Terminating S-Corporation Status

Have you decided that, following passage of the Tax Cuts and Jobs Act of 2017, you would be better off if your business were a C corporation instead of an S corporation? Are you regretting that you ever made that S election or wishing you had thought this through and acted sooner? Fret not … there is still time to terminate your company’s S-election and be taxed as a C-corporation for the entire 2018 year! As long as it is done by March 15th, the termination will be retroactive to January 1st and effective for the 2018 tax year.

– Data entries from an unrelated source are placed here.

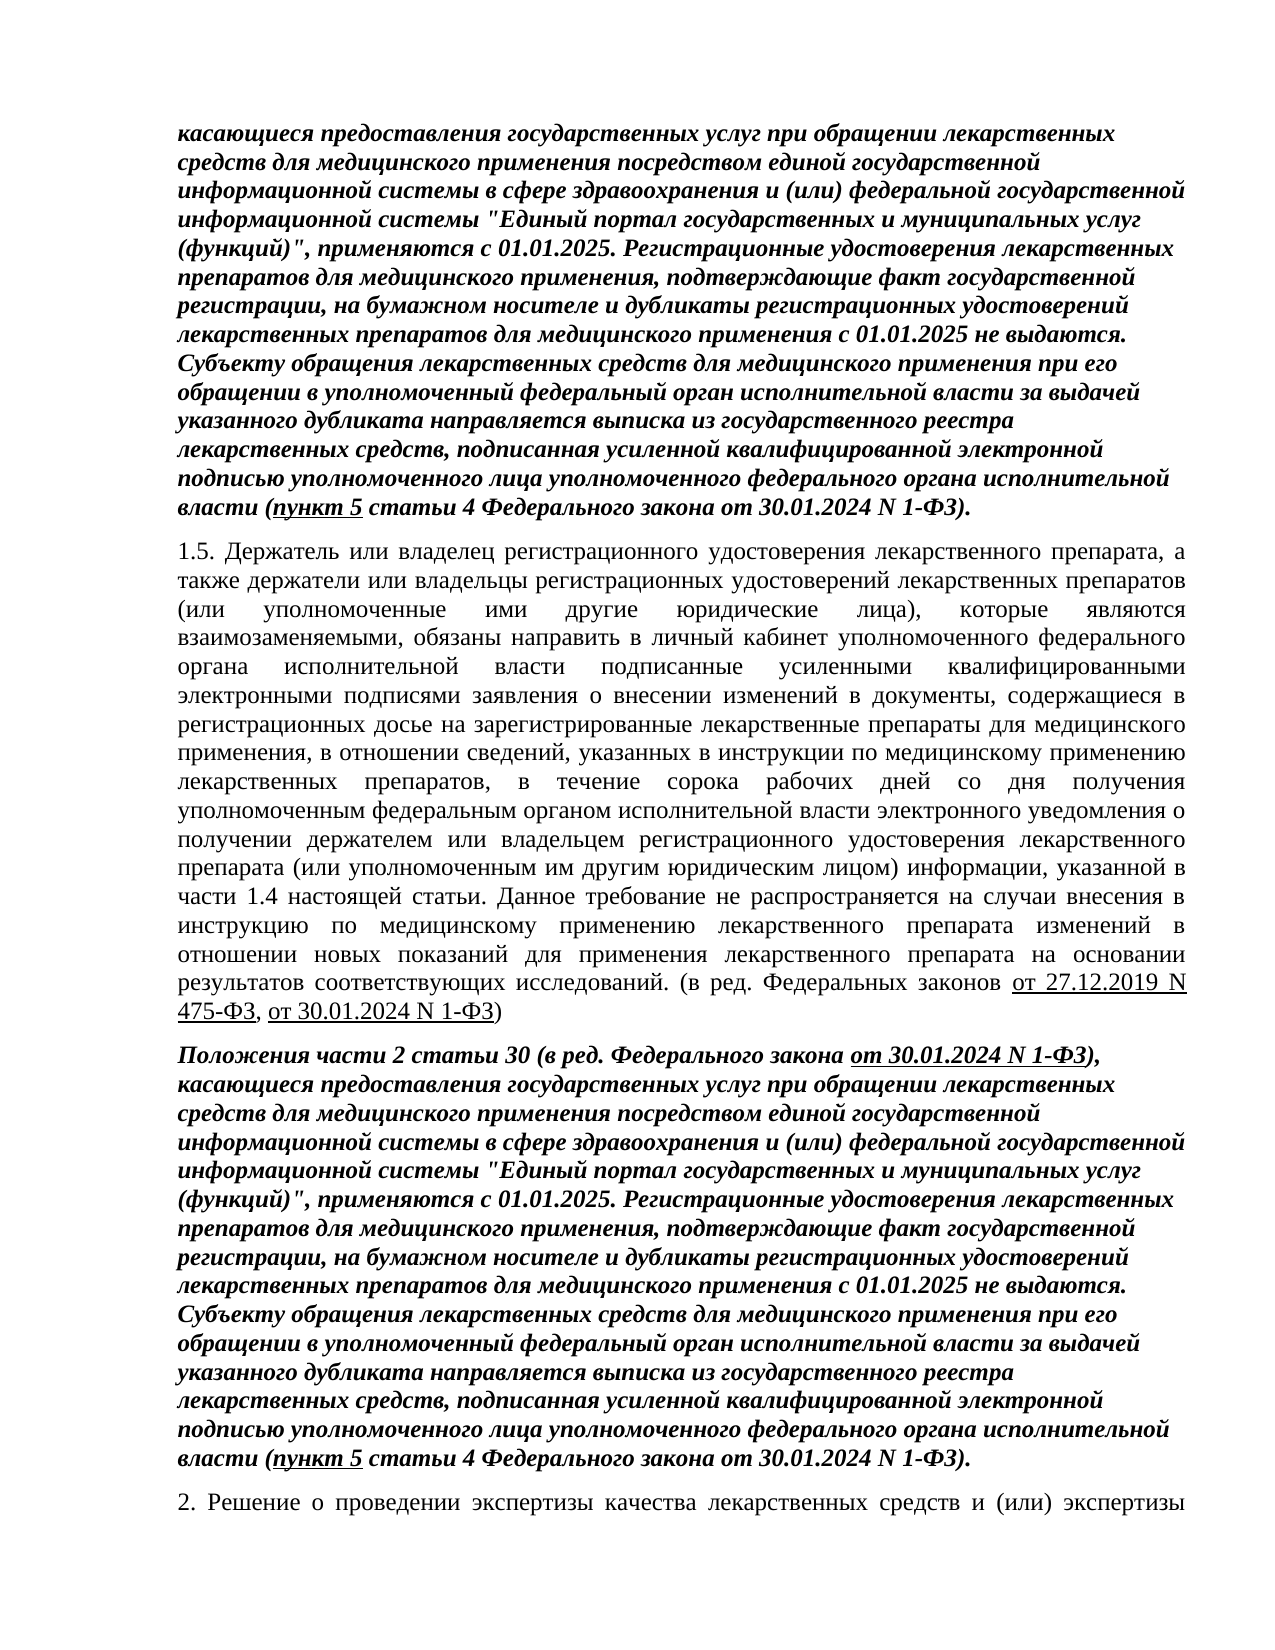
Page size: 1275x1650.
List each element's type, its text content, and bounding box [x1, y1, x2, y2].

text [177, 1487, 1186, 1516]
text 1.5. Держатель или владелец регистрационного удостоверения лекарственного препарата, а также держатели или владельцы регистрационных удостоверений лекарственных препаратов (или уполномоченные ими другие юридические лица), которые являются взаимозаменяемыми, обязаны направить в личный кабинет уполномоченного федерального органа исполнительной власти подписанные усиленными квалифицированными электронными подписями заявления о внесении изменений в документы, содержащиеся в регистрационных досье на зарегистрированные лекарственные препараты для медицинского применения, в отношении сведений, указанных в инструкции по медицинскому применению лекарственных препаратов, в течение сорока рабочих дней со дня получения уполномоченным федеральным органом исполнительной власти электронного уведомления о получении держателем или владельцем регистрационного удостоверения лекарственного препарата (или уполномоченным им другим юридическим лицом) информации, указанной в части 1.4 настоящей статьи. Данное требование не распространяется на случаи внесения в инструкцию по медицинскому применению лекарственного препарата изменений в отношении новых показаний для применения лекарственного препарата на основании результатов соответствующих исследований. (в ред. Федеральных законов от 27.12.2019 N 475-ФЗ, от 30.01.2024 N 1-ФЗ) [177, 536, 1186, 1025]
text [177, 118, 1186, 521]
text Положения части 2 статьи 30 (в ред. Федерального закона от 30.01.2024 N 1-ФЗ), касающиеся предоставления государственных услуг при обращении лекарственных средств для медицинского применения посредством единой государственной информационной системы в сфере здравоохранения и (или) федеральной государственной информационной системы "Единый портал государственных и муниципальных услуг (функций)", применяются с 01.01.2025. Регистрационные удостоверения лекарственных препаратов для медицинского применения, подтверждающие факт государственной регистрации, на бумажном носителе и дубликаты регистрационных удостоверений лекарственных препаратов для медицинского применения с 01.01.2025 не выдаются. Субъекту обращения лекарственных средств для медицинского применения при его обращении в уполномоченный федеральный орган исполнительной власти за выдачей указанного дубликата направляется выписка из государственного реестра лекарственных средств, подписанная усиленной квалифицированной электронной подписью уполномоченного лица уполномоченного федерального органа исполнительной власти (пункт 5 статьи 4 Федерального закона от 30.01.2024 N 1-ФЗ). [177, 1041, 1186, 1472]
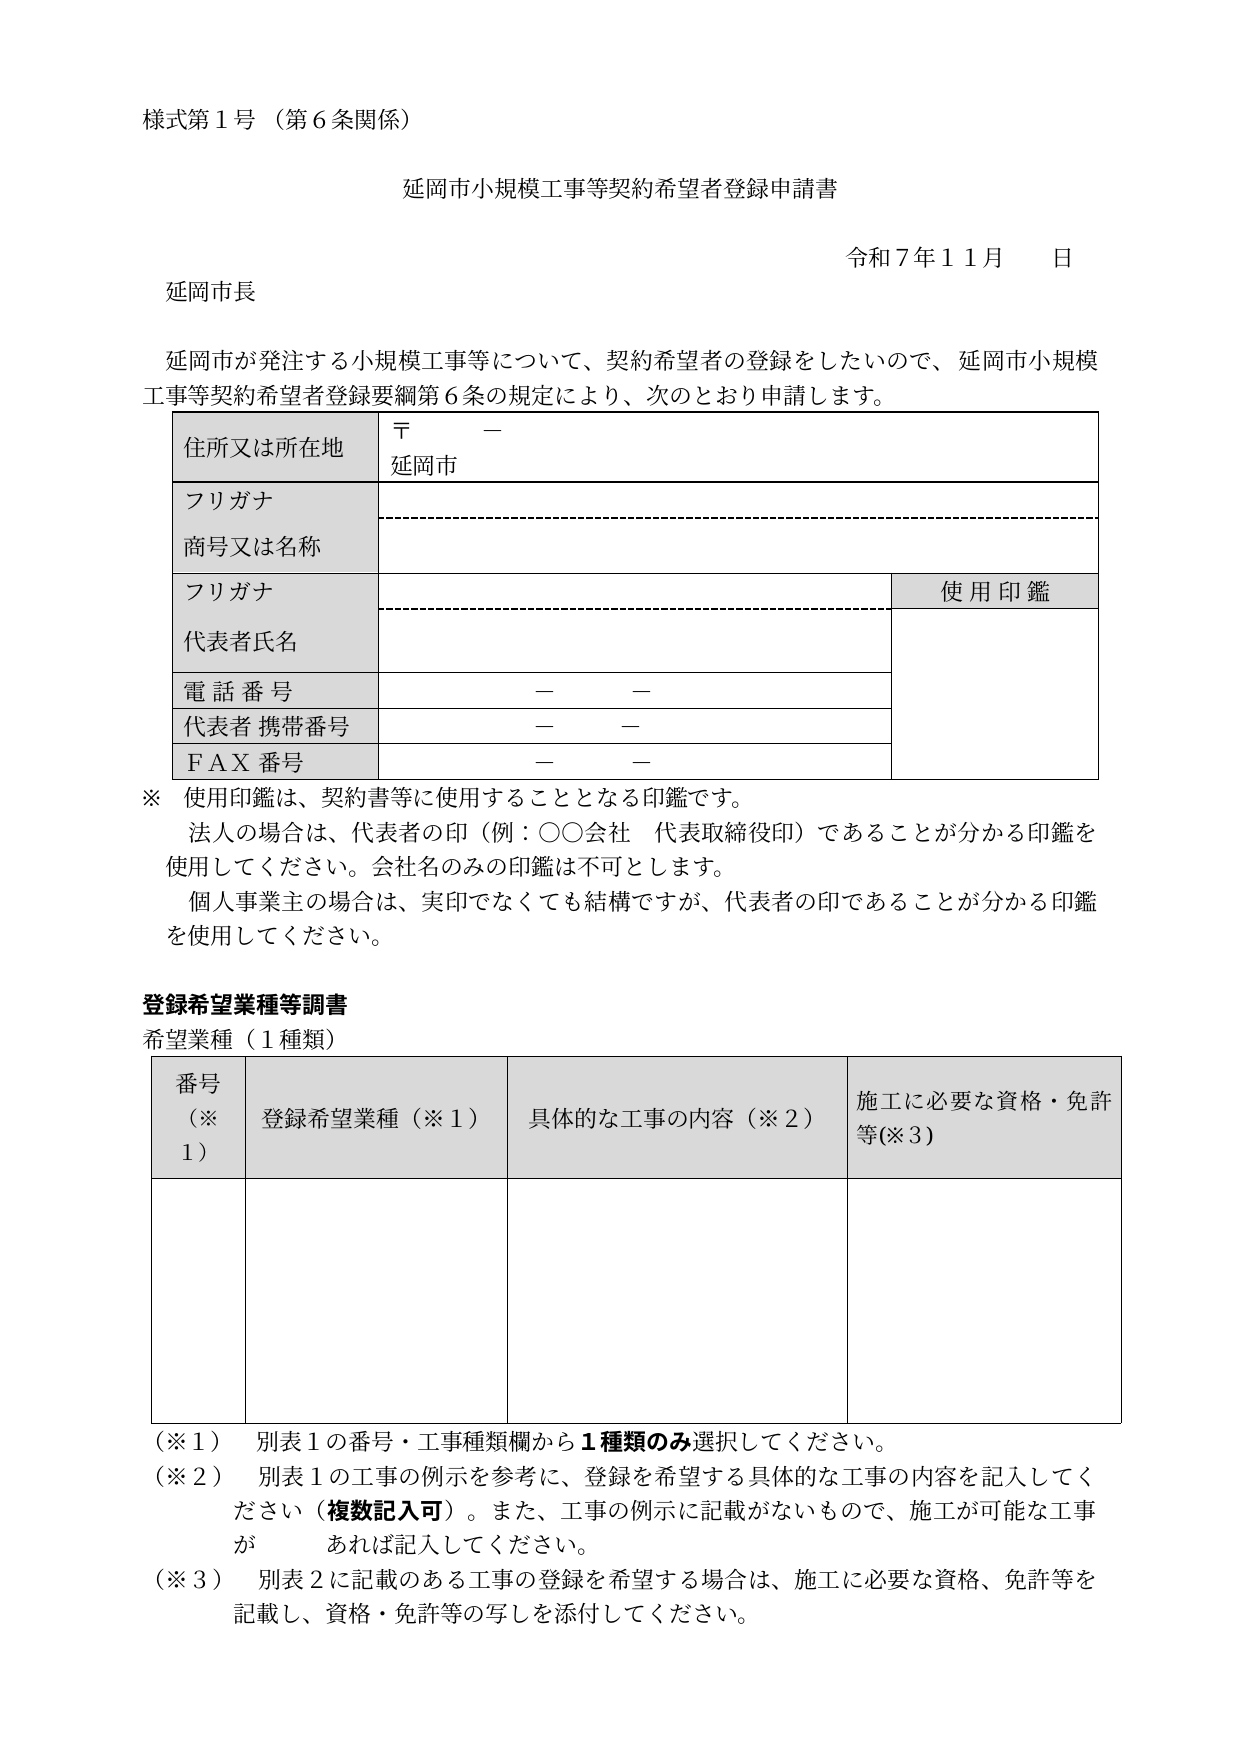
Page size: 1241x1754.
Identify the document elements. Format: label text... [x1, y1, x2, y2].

First, you will need to make sure that at least a majority interest of shareholders (i.e. shareholders who collectively own more than 50% of the voting interest in the corporation) are on board because a majority is needed to terminate the S election. You should also check your Bylaws and Shareholders Agreement for whether a super majority or unanimous consent is required to terminate S election. Accordingly, your first step should be drafting a corporate resolution seeking the appropriate consent of the shareholders to terminate S status. Once that has been accomplished, the next step is filing the papers with the IRS, which basically consists of submitting a letter of consent to the IRS that demonstrates consent by the shareholders to terminate S status and includes a slew of required information. Finally, you should check with your state to see if there are any additional state filing or notification requirements. And of course, be sure to keep your accountant in the loop!

One note of caution is that once you terminate S status, you generally cannot re-elect S status for 5 years. So before you make the change, be sure to consult with your legal, tax, and financial advisors to be sure that this is the right move for the company and its shareholders.